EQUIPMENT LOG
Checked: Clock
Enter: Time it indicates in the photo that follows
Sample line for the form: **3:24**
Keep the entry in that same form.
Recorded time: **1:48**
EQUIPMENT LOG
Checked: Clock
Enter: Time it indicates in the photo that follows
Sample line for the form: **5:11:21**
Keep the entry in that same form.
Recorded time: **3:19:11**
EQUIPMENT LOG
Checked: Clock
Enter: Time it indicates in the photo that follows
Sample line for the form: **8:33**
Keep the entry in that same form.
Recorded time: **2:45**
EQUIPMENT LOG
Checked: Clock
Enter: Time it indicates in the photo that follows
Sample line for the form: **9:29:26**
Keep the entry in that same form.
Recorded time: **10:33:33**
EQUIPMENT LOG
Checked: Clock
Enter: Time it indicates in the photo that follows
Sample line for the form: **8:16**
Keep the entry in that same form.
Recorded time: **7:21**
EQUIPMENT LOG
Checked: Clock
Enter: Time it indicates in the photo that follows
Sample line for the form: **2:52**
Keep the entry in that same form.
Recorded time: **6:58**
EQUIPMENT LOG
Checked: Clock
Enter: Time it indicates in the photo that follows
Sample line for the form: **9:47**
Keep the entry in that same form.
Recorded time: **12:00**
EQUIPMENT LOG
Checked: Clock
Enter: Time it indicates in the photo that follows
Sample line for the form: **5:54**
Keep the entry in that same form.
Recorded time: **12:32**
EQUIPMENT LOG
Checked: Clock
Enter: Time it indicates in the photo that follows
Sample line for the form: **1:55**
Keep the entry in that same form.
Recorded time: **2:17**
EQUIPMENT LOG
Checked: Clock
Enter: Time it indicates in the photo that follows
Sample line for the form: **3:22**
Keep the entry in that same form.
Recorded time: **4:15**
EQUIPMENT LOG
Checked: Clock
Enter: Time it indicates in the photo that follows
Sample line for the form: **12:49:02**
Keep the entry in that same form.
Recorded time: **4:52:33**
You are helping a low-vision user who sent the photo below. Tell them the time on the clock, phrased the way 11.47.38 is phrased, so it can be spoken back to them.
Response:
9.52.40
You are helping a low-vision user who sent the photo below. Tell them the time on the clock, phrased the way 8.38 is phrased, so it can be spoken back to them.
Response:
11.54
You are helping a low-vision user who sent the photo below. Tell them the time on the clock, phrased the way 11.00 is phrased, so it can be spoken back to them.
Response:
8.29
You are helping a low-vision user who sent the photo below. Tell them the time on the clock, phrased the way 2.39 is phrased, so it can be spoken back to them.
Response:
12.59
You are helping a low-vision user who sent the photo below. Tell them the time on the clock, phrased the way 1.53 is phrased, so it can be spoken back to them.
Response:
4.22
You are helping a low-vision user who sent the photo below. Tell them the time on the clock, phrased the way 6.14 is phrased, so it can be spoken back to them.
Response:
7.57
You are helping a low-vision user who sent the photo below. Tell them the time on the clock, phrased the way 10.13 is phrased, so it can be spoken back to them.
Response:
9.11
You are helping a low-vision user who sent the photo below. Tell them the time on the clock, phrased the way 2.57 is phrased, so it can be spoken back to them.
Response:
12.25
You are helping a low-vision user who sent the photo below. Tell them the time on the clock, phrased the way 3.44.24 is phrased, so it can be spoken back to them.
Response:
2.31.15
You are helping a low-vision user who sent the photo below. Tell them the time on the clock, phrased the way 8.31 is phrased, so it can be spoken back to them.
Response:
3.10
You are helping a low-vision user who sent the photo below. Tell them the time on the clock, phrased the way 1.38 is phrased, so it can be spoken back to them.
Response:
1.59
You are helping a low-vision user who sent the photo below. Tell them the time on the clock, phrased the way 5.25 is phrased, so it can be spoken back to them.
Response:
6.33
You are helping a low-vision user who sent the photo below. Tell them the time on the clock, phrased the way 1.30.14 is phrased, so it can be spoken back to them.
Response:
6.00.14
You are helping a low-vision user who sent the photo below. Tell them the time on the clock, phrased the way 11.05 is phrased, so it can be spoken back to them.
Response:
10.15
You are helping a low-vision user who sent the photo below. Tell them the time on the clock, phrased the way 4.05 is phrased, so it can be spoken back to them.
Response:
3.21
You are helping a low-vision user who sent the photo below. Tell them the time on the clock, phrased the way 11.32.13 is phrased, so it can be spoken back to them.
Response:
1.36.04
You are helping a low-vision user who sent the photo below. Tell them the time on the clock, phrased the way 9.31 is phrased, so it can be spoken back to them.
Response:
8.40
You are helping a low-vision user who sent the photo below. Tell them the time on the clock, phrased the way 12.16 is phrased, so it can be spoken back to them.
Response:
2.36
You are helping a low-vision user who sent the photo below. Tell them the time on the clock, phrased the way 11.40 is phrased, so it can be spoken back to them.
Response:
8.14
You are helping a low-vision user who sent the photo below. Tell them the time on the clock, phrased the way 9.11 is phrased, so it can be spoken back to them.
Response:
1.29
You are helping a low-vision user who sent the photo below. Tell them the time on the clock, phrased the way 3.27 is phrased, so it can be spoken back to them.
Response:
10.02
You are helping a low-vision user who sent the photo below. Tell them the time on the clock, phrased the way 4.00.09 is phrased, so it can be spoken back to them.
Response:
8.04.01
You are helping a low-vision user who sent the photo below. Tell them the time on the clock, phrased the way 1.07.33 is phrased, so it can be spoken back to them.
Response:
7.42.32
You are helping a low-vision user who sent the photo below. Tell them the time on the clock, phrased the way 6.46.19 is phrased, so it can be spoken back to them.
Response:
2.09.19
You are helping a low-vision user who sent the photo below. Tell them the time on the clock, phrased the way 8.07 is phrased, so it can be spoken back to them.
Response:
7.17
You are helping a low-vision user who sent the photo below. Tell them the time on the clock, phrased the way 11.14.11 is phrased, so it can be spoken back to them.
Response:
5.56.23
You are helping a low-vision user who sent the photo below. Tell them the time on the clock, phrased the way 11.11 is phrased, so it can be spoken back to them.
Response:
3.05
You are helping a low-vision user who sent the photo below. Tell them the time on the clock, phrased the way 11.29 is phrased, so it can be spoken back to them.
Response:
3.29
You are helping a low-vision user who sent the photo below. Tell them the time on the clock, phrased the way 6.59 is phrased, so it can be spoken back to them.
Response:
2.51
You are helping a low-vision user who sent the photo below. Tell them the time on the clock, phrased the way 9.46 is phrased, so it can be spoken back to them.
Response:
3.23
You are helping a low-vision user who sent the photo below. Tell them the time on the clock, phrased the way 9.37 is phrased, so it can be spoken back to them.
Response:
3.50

» What is being asked:
Reproduce everything from the start of the data down to the line containing "Recorded time: **4:52:33**", including that line. Swap "EQUIPMENT LOG" for "DEVICE LOG" throughout, and leave all else as it is.

» Solution to the exercise:
DEVICE LOG
Checked: Clock
Enter: Time it indicates in the photo that follows
Sample line for the form: **3:24**
Keep the entry in that same form.
Recorded time: **1:48**
DEVICE LOG
Checked: Clock
Enter: Time it indicates in the photo that follows
Sample line for the form: **5:11:21**
Keep the entry in that same form.
Recorded time: **3:19:11**
DEVICE LOG
Checked: Clock
Enter: Time it indicates in the photo that follows
Sample line for the form: **8:33**
Keep the entry in that same form.
Recorded time: **2:45**
DEVICE LOG
Checked: Clock
Enter: Time it indicates in the photo that follows
Sample line for the form: **9:29:26**
Keep the entry in that same form.
Recorded time: **10:33:33**
DEVICE LOG
Checked: Clock
Enter: Time it indicates in the photo that follows
Sample line for the form: **8:16**
Keep the entry in that same form.
Recorded time: **7:21**
DEVICE LOG
Checked: Clock
Enter: Time it indicates in the photo that follows
Sample line for the form: **2:52**
Keep the entry in that same form.
Recorded time: **6:58**
DEVICE LOG
Checked: Clock
Enter: Time it indicates in the photo that follows
Sample line for the form: **9:47**
Keep the entry in that same form.
Recorded time: **12:00**
DEVICE LOG
Checked: Clock
Enter: Time it indicates in the photo that follows
Sample line for the form: **5:54**
Keep the entry in that same form.
Recorded time: **12:32**
DEVICE LOG
Checked: Clock
Enter: Time it indicates in the photo that follows
Sample line for the form: **1:55**
Keep the entry in that same form.
Recorded time: **2:17**
DEVICE LOG
Checked: Clock
Enter: Time it indicates in the photo that follows
Sample line for the form: **3:22**
Keep the entry in that same form.
Recorded time: **4:15**
DEVICE LOG
Checked: Clock
Enter: Time it indicates in the photo that follows
Sample line for the form: **12:49:02**
Keep the entry in that same form.
Recorded time: **4:52:33**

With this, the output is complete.